Anche perché la predetta onlus, obbligata a redigere un bilancio annuale non foss'altro perché avente rapporti con un CdA, dal 2008 avrebbe dovuto presentare un'opportuna quanto doverosa documentazione contabile, che però sarebbe stata consegnata solo nei primi giorni del dicembre 2011.
Come logica conseguenza di quanto sopra, l'AD Porcino, sulla scia di quanto effettuato dalla SACAL lametina, ha indetto un bando interno con l'obiettivo di internalizzare i servizi per gestirli e controllarli meglio. L'operazione dovrebbe portare un risparmio di circa € 30.000 ovvero del 50%.
Sorge spontanea la domanda: com'è possibile che un servizio esternalizzato sia costato più del doppio di quanto si presume possa costare se svolto con personale interno? Quesito apparentemente insolubile, ma dalla soluzione intuibile se si mettono a fuoco alcune norme fiscali e amministrative che regolamentano le attività delle associazioni non lucrative.
Le associazioni di volontariato, pur in possesso di partita IVA, possono svolgere un'attività commerciale solo se questa non è preponderante rispetto alle restanti e, comunque, dev'essere funzionale al migliore espletamento della mission statutaria. Questa attività commerciale è soggetta a tutte le norme fiscali che regolamentano la cessione di beni e servizi, né più né meno di quelle delle imprese.
Cosa diversa è se le cessioni di beni e servizi, comunque entro limiti "credibili", vengono effettuate all'interno dell'associazione. In altri termini un associato può ricevere dall'associazione determinati servizi senza che questa sia obbligata a emette fattura o ricevuta fiscale in quanto il valore della transazione è forfettariamente compreso nelle quote associative.
Inoltre, le prestazioni di lavoro svolte da associati nei confronti dell'associazione, ovvero la fornitura dei citati servizi che vengono "girati" ad altri associati, possono anch'esse essere svolte fuori da ogni regolamentazione fiscale in quanto le relative retribuzioni si possono elargire sotto forma di "rimborso spese".

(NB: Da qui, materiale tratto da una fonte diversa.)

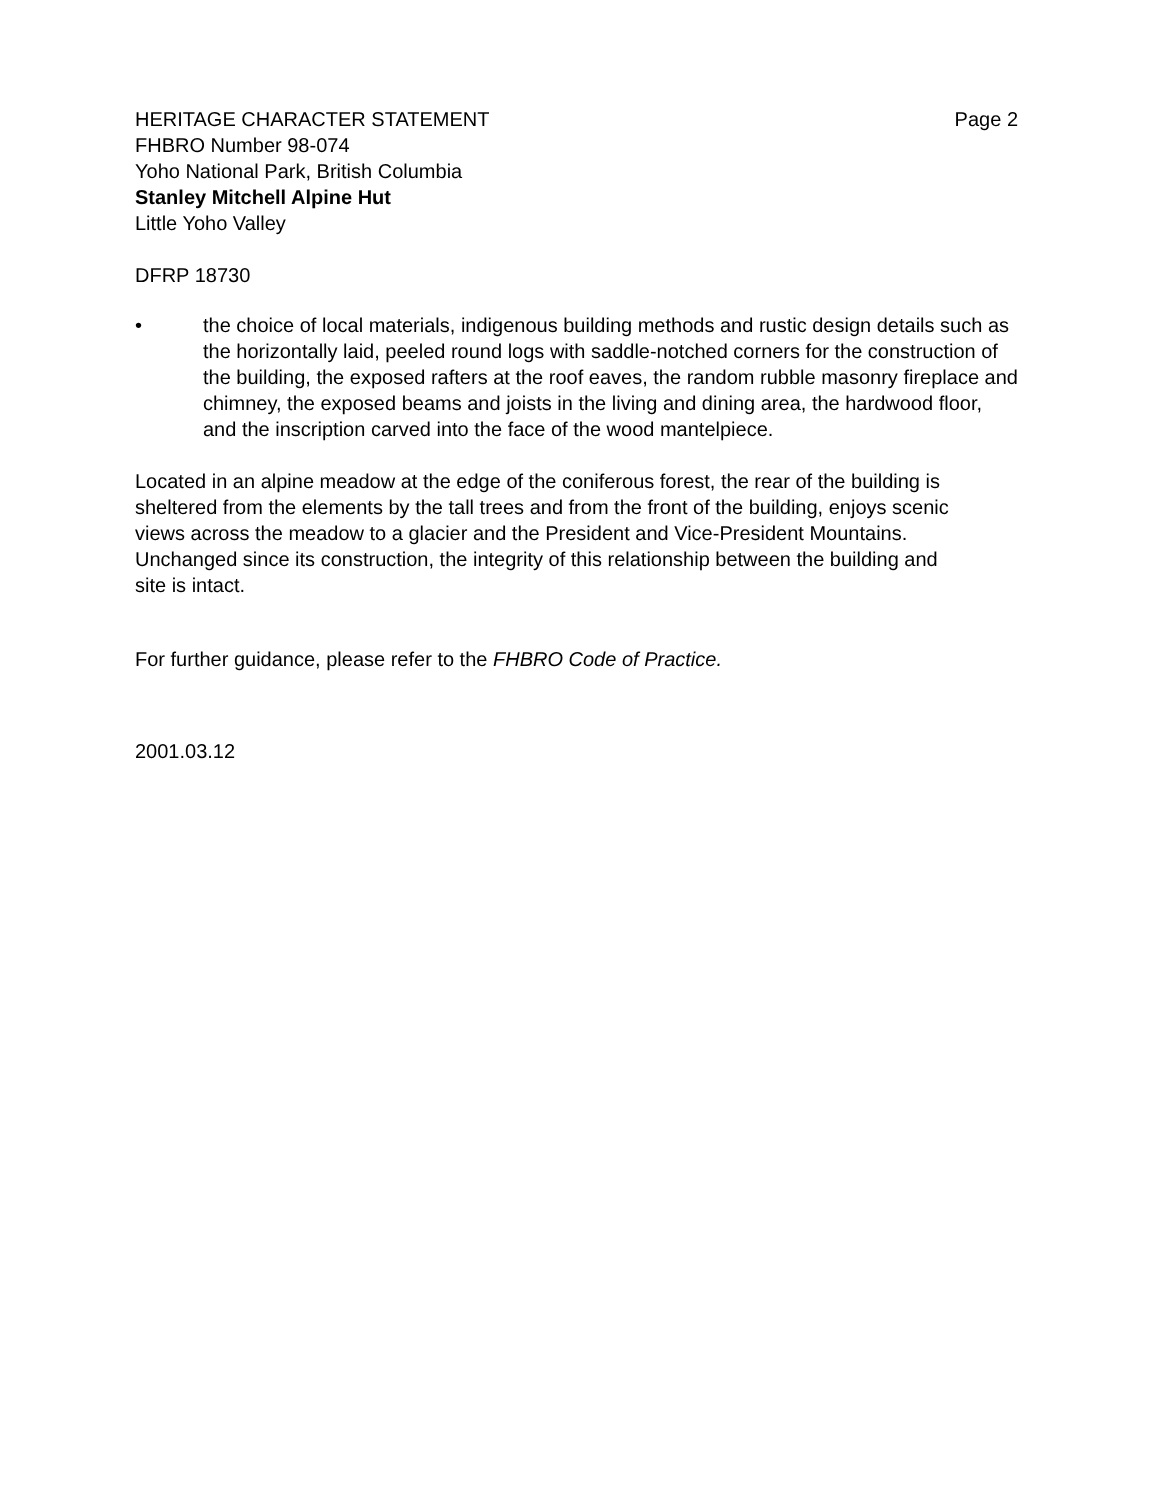HERITAGE CHARACTER STATEMENT Page 2
FHBRO Number 98-074
Yoho National Park, British Columbia
Stanley Mitchell Alpine Hut
Little Yoho Valley
DFRP 18730
• the choice of local materials, indigenous building methods and rustic design details such as the horizontally laid, peeled round logs with saddle-notched corners for the construction of the building, the exposed rafters at the roof eaves, the random rubble masonry fireplace and chimney, the exposed beams and joists in the living and dining area, the hardwood floor, and the inscription carved into the face of the wood mantelpiece.
Located in an alpine meadow at the edge of the coniferous forest, the rear of the building is sheltered from the elements by the tall trees and from the front of the building, enjoys scenic views across the meadow to a glacier and the President and Vice-President Mountains. Unchanged since its construction, the integrity of this relationship between the building and site is intact.
For further guidance, please refer to the FHBRO Code of Practice.
2001.03.12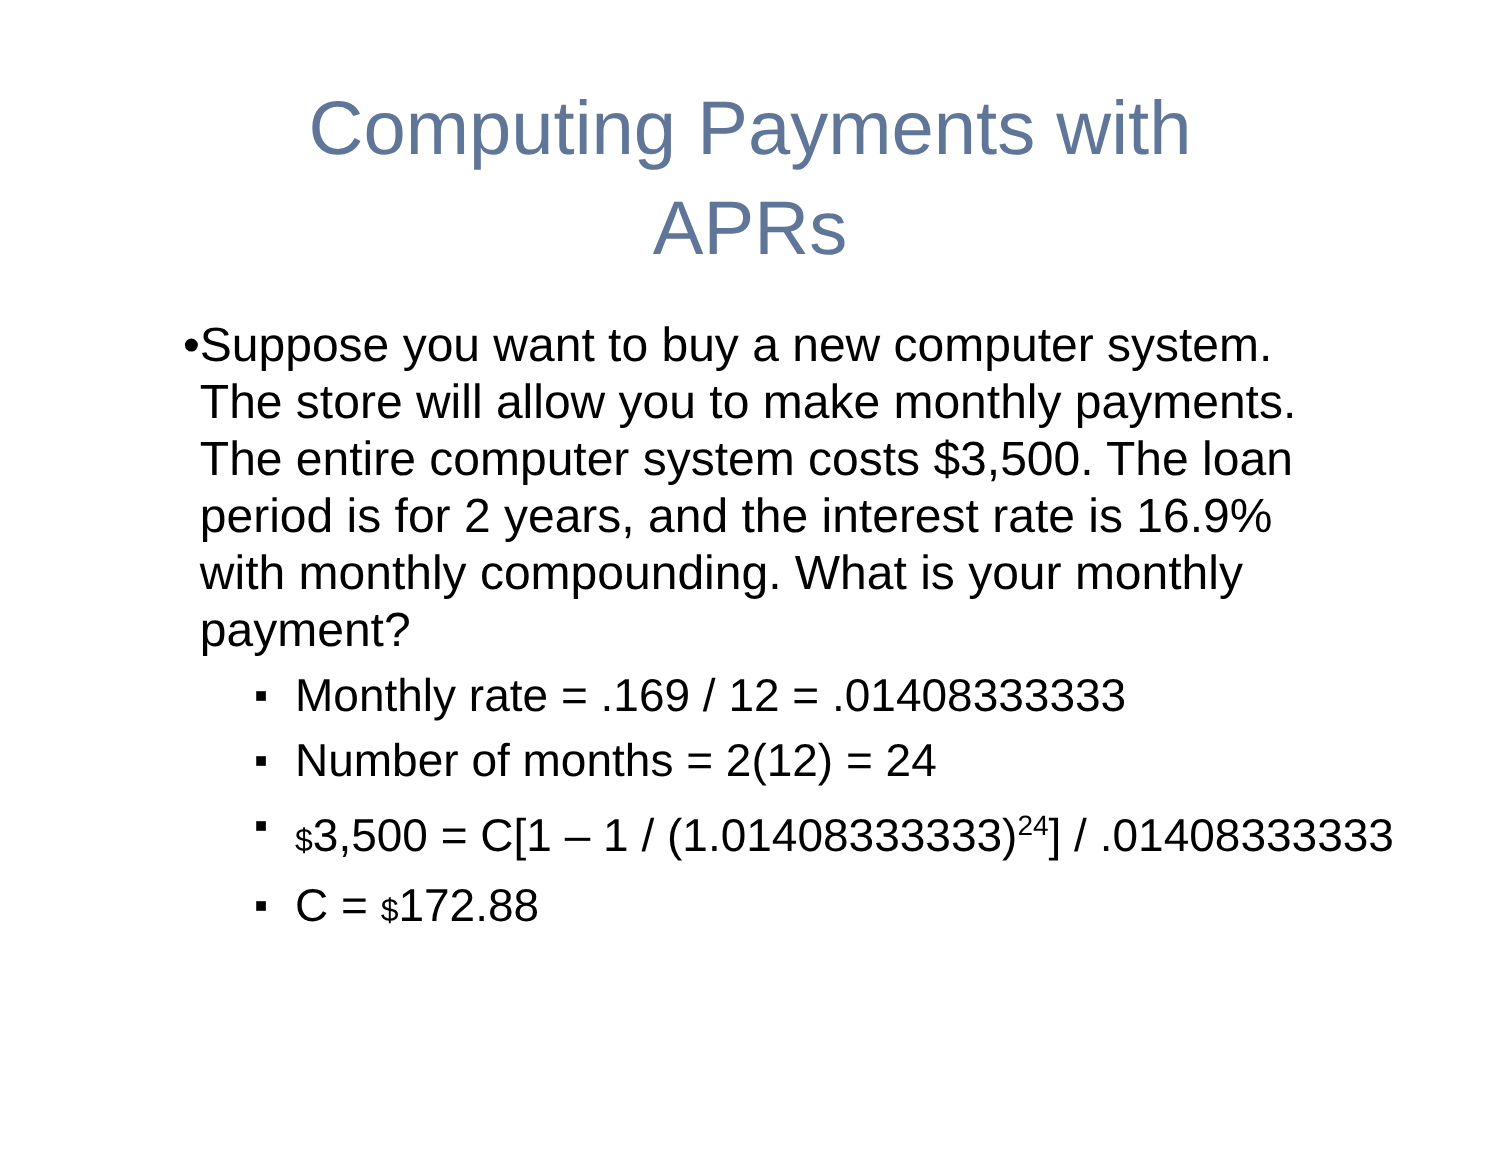Computing Payments with
APRs
• Suppose you want to buy a new computer system. The store will allow you to make monthly payments. The entire computer system costs $3,500. The loan period is for 2 years, and the interest rate is 16.9% with monthly compounding. What is your monthly payment?
■ Monthly rate = .169 / 12 = .01408333333
■ Number of months = 2(12) = 24
■ $3,500 = C[1 – 1 / (1.01408333333)<sup>24</sup>] / .01408333333
■ C = $172.88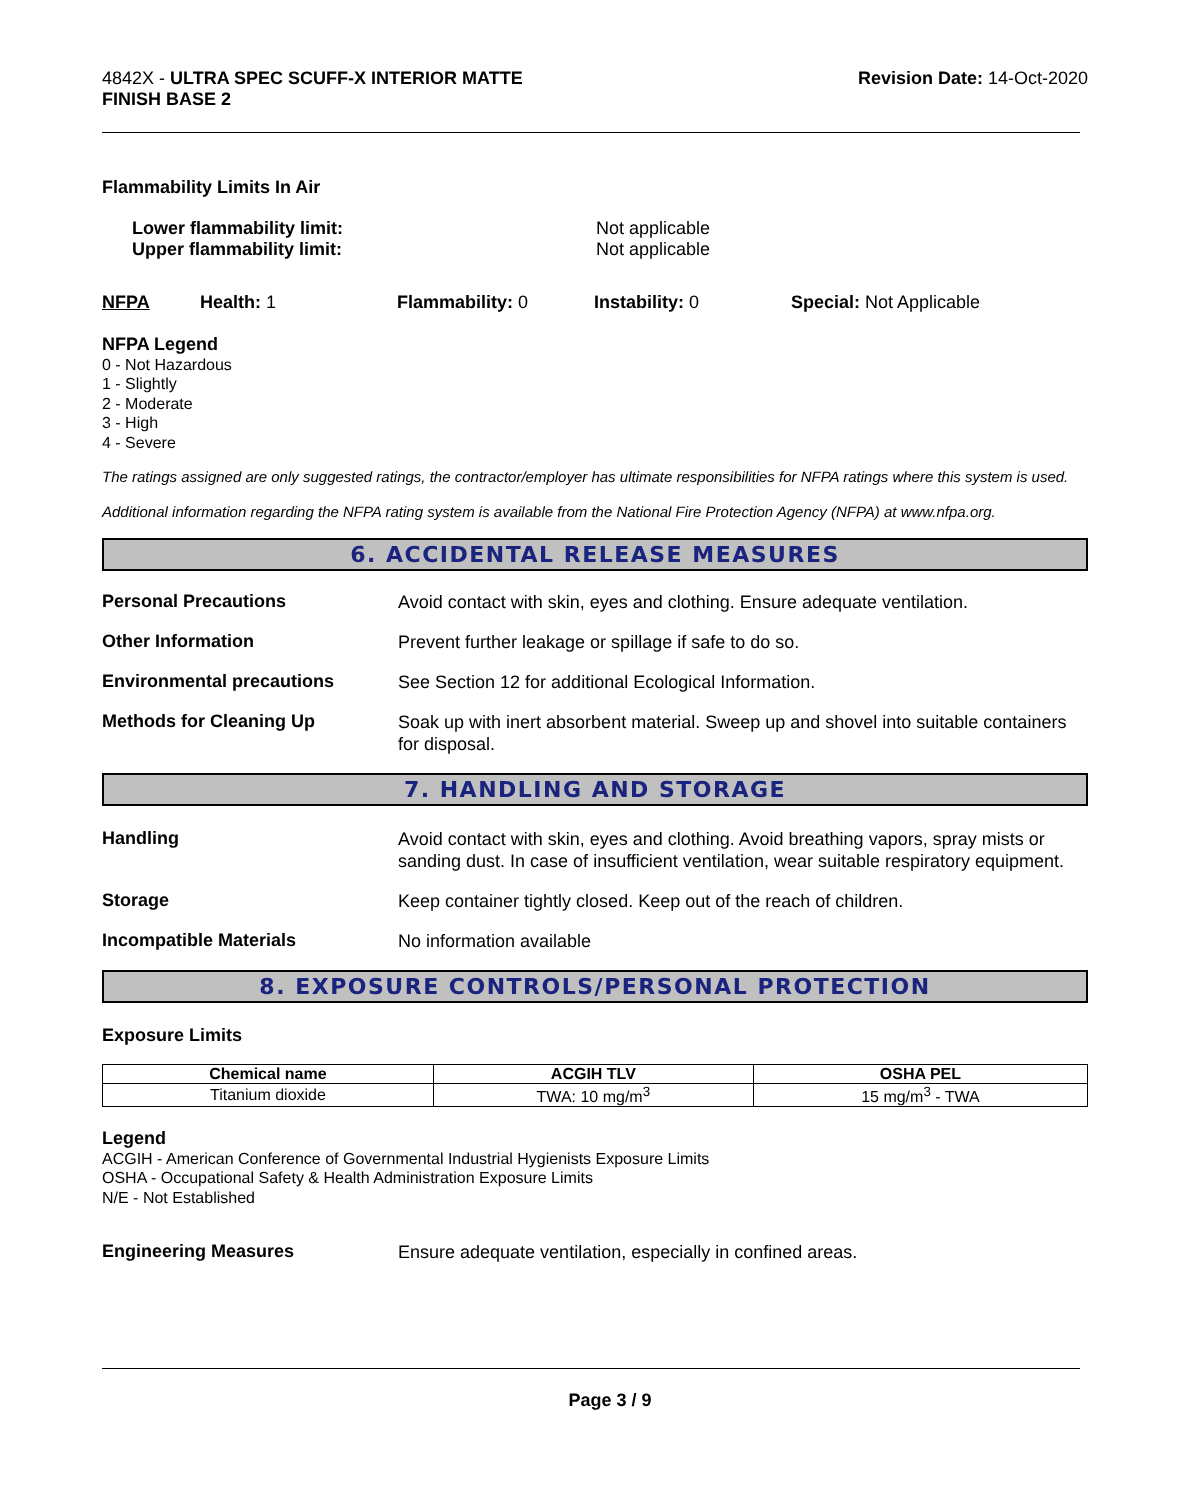4842X - ULTRA SPEC SCUFF-X INTERIOR MATTE
FINISH BASE 2
Revision Date: 14-Oct-2020
Flammability Limits In Air
Lower flammability limit:
Upper flammability limit:
Not applicable
Not applicable
NFPA Health: 1 Flammability: 0 Instability: 0 Special: Not Applicable
NFPA Legend
0 - Not Hazardous
1 - Slightly
2 - Moderate
3 - High
4 - Severe
The ratings assigned are only suggested ratings, the contractor/employer has ultimate responsibilities for NFPA ratings where this system is used.
Additional information regarding the NFPA rating system is available from the National Fire Protection Agency (NFPA) at www.nfpa.org.
6. ACCIDENTAL RELEASE MEASURES
Personal Precautions
Avoid contact with skin, eyes and clothing. Ensure adequate ventilation.
Other Information
Prevent further leakage or spillage if safe to do so.
Environmental precautions
See Section 12 for additional Ecological Information.
Methods for Cleaning Up
Soak up with inert absorbent material. Sweep up and shovel into suitable containers for disposal.
7. HANDLING AND STORAGE
Handling
Avoid contact with skin, eyes and clothing. Avoid breathing vapors, spray mists or sanding dust. In case of insufficient ventilation, wear suitable respiratory equipment.
Storage
Keep container tightly closed. Keep out of the reach of children.
Incompatible Materials
No information available
8. EXPOSURE CONTROLS/PERSONAL PROTECTION
Exposure Limits
| Chemical name | ACGIH TLV | OSHA PEL |
| --- | --- | --- |
| Titanium dioxide | TWA: 10 mg/m<sup>3</sup> | 15 mg/m<sup>3</sup> - TWA |
Legend
ACGIH - American Conference of Governmental Industrial Hygienists Exposure Limits
OSHA - Occupational Safety & Health Administration Exposure Limits
N/E - Not Established
Engineering Measures
Ensure adequate ventilation, especially in confined areas.
Page 3 / 9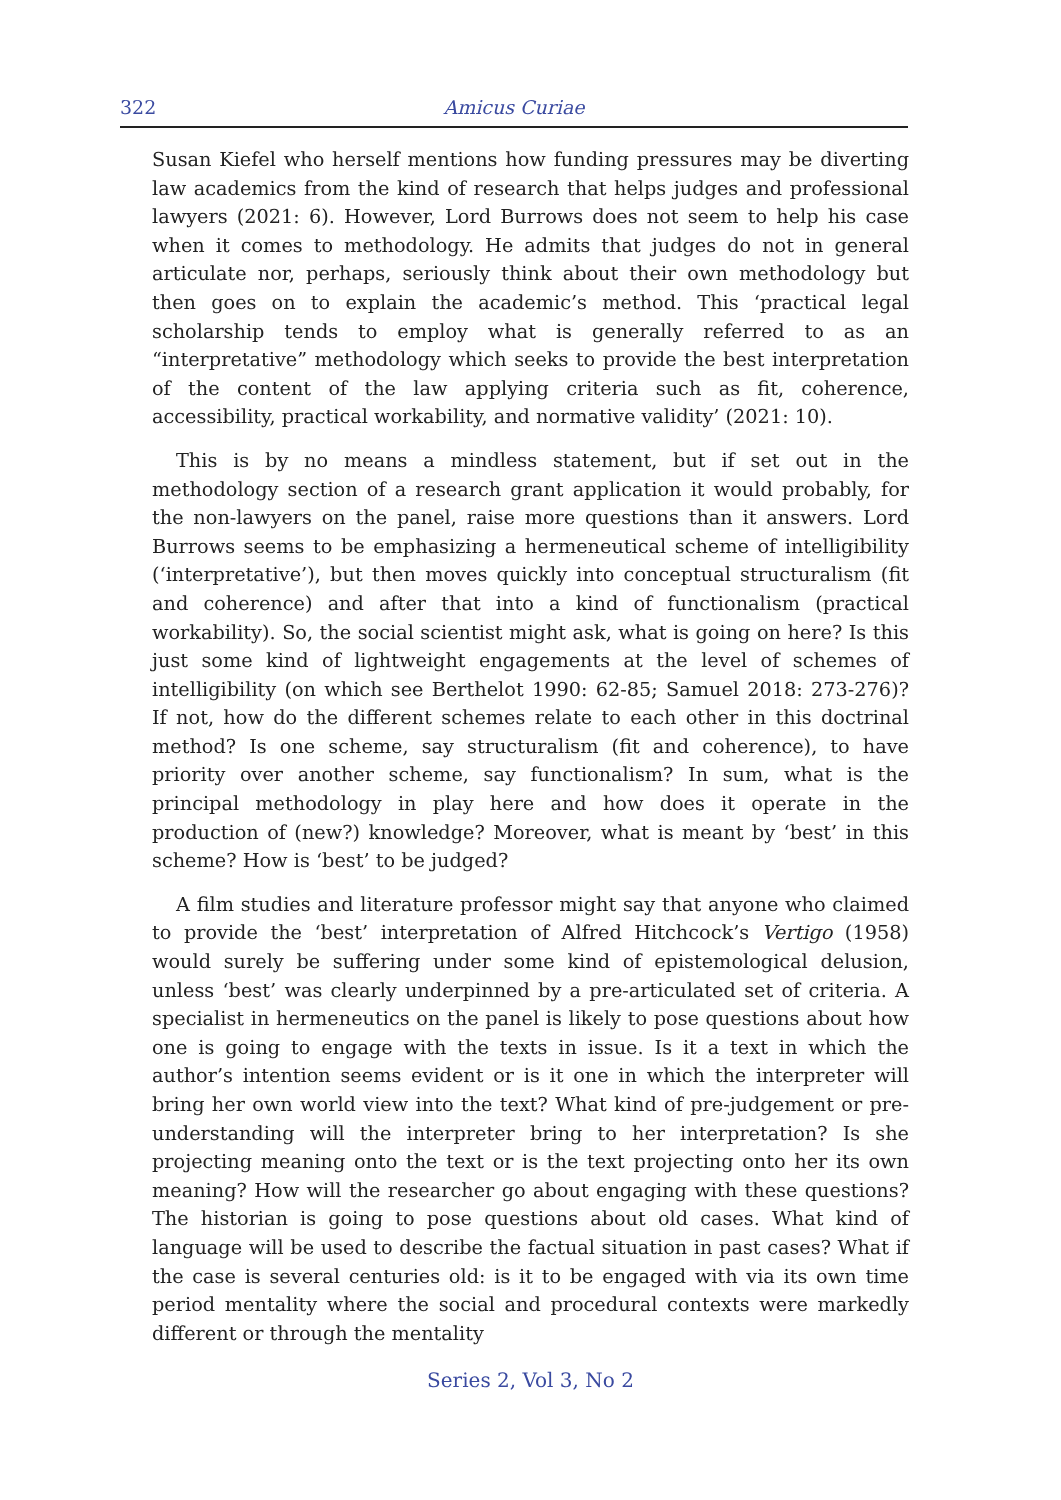322 Amicus Curiae
Susan Kiefel who herself mentions how funding pressures may be diverting law academics from the kind of research that helps judges and professional lawyers (2021: 6). However, Lord Burrows does not seem to help his case when it comes to methodology. He admits that judges do not in general articulate nor, perhaps, seriously think about their own methodology but then goes on to explain the academic’s method. This ‘practical legal scholarship tends to employ what is generally referred to as an “interpretative” methodology which seeks to provide the best interpretation of the content of the law applying criteria such as fit, coherence, accessibility, practical workability, and normative validity’ (2021: 10).
This is by no means a mindless statement, but if set out in the methodology section of a research grant application it would probably, for the non-lawyers on the panel, raise more questions than it answers. Lord Burrows seems to be emphasizing a hermeneutical scheme of intelligibility (‘interpretative’), but then moves quickly into conceptual structuralism (fit and coherence) and after that into a kind of functionalism (practical workability). So, the social scientist might ask, what is going on here? Is this just some kind of lightweight engagements at the level of schemes of intelligibility (on which see Berthelot 1990: 62-85; Samuel 2018: 273-276)? If not, how do the different schemes relate to each other in this doctrinal method? Is one scheme, say structuralism (fit and coherence), to have priority over another scheme, say functionalism? In sum, what is the principal methodology in play here and how does it operate in the production of (new?) knowledge? Moreover, what is meant by ‘best’ in this scheme? How is ‘best’ to be judged?
A film studies and literature professor might say that anyone who claimed to provide the ‘best’ interpretation of Alfred Hitchcock’s Vertigo (1958) would surely be suffering under some kind of epistemological delusion, unless ‘best’ was clearly underpinned by a pre-articulated set of criteria. A specialist in hermeneutics on the panel is likely to pose questions about how one is going to engage with the texts in issue. Is it a text in which the author’s intention seems evident or is it one in which the interpreter will bring her own world view into the text? What kind of pre-judgement or pre-understanding will the interpreter bring to her interpretation? Is she projecting meaning onto the text or is the text projecting onto her its own meaning? How will the researcher go about engaging with these questions? The historian is going to pose questions about old cases. What kind of language will be used to describe the factual situation in past cases? What if the case is several centuries old: is it to be engaged with via its own time period mentality where the social and procedural contexts were markedly different or through the mentality
Series 2, Vol 3, No 2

Da quanto detto risulta evidente che le associazioni di volontariato sono come un'isola che il fisco può solo lambire. L'unica incombenza cui è tenuta l'associazione è quella dell'assicurazione obbligatoria per gli associati, per il resto basta un'agendina con due colonne per pagina, delle uscite e delle entrate: un po' come potrebbe fare un'attenta massaia con le spese domestiche.
Ora, se tutto è legittimo per un'associazione parrocchiale che apre una P. I. per gestire il suo giornalino e poter incassare qualche soldino di pubblicità, si può ammettere che lo sia anche per grosse associazioni che movimentano anche più di centomila euro all'anno oppure addirittura che camuffano da volontariato una vera e propria attività commerciale?
Un'ultima domanda, retorica. Carlo Porcino, oltre a ricoprire la carica all'interno della Sogas, è uno stimato commercialista e, pertanto, non può non conoscere quanto viene nascosto sotto l'accogliente e non trasparente veste che ricopre le onlus: come avrebbe potuto assumersi la responsabilità di accettare che un servizio obbligatorio per l'aerostazione reggina potesse essere espletato in assenza di trasparenza fiscale?
A ognuno il suo mestiere, quindi: che le associazioni di volontariato facciano ciò per cui sono nate e mantengano le attività per le quali apprezzate e finanziate.